What Does 30g Of Fibre Look Like? (& 5 Ways To Hit The Goal)

1. Buy brown

We’re starting strong with the least sexy but maybe most effective tip.

Wholemeal bread, wholewheat pasta, brown rice all bump up your fibre without you having to think too hard.

I still love a fluffy white toasted sourdough moment. But I just try to tilt towards wholemeal, where I can.

Think:

  • Wholemeal bread most of the time (sourdough still gets a look-in)
  • Wholewheat pasta when I’m cooking at home
  • Brown rice

These are usually basic items you’d keep on your shelf anyway, so swapping them out once you’re done with your current stock is easy.

2. Beans beans beans (& pulses)

Beans are doing the most, and are also enjoying a moment in the spotlight right now.

And for good reason. They’re fibre powerhouses that also bring plant protein along for the ride.

Think lentils, chickpeas, black beans.

And I’ve started sneaking them into everything:

  • Stirred into pasta sauces
  • Mixed into salads so lunch feels less sad
  • Mashed into skin-on potatoes for extra texture and smugness (My fave hack)

My current obsession is the range from Bold Bean Co. Organic and packaged in their own stock with a pinch of salt and no artificial additives, they’re genuinely so delicious. 

3. Get picky with fruit 

Not all fruit is the same when it comes to fibre content, so I’ve started being slightly strategic about it.
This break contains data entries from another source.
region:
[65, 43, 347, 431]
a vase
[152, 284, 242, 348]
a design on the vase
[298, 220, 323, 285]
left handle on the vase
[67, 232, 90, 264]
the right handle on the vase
My go-to high fibre fruits are:

  • Avocado (I’m lactose intolerant so this is basically butter for me)
  • Raspberries
  • Blackberries 
  • Pears (skin on, always)
  • Apples (also skin on)

The skin-on rule is key, apparently. That’s where a lot of the fibre lives, so peeling fruit will leave some of those benefits on the chopping board.

4. Nuts as a snack

This one is very simple and very underrated.
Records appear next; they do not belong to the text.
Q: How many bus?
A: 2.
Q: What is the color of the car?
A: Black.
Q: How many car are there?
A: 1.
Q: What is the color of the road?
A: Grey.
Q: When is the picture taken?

A small handful of nuts in the afternoon does two things:

  1. Adds fibre without effort
  2. Stops me becoming a snack goblin at the office at 3pm 

I aim to keep them unsalted and un-sugared because I’m trying to be a grown-up about it, but I love the Belazu nut mixes (especially this one in Rose Harissa) too. 

5. The “cooling hack”

Sounds rogue right? However, I picked this one up after a nutritionist consultation I had after doing Myota’s gut microbiome test kit a little while back.

The idea is this: cook starchy foods like rice, pasta, or potatoes, then cool them in the fridge overnight.

Why? It turns some of the starch into resistant starch, which behaves a bit like fibre in your gut. 

So now I batch cook rice and eat it cold in salads and turn leftover potatoes into next-day lunch situations multiple times a week.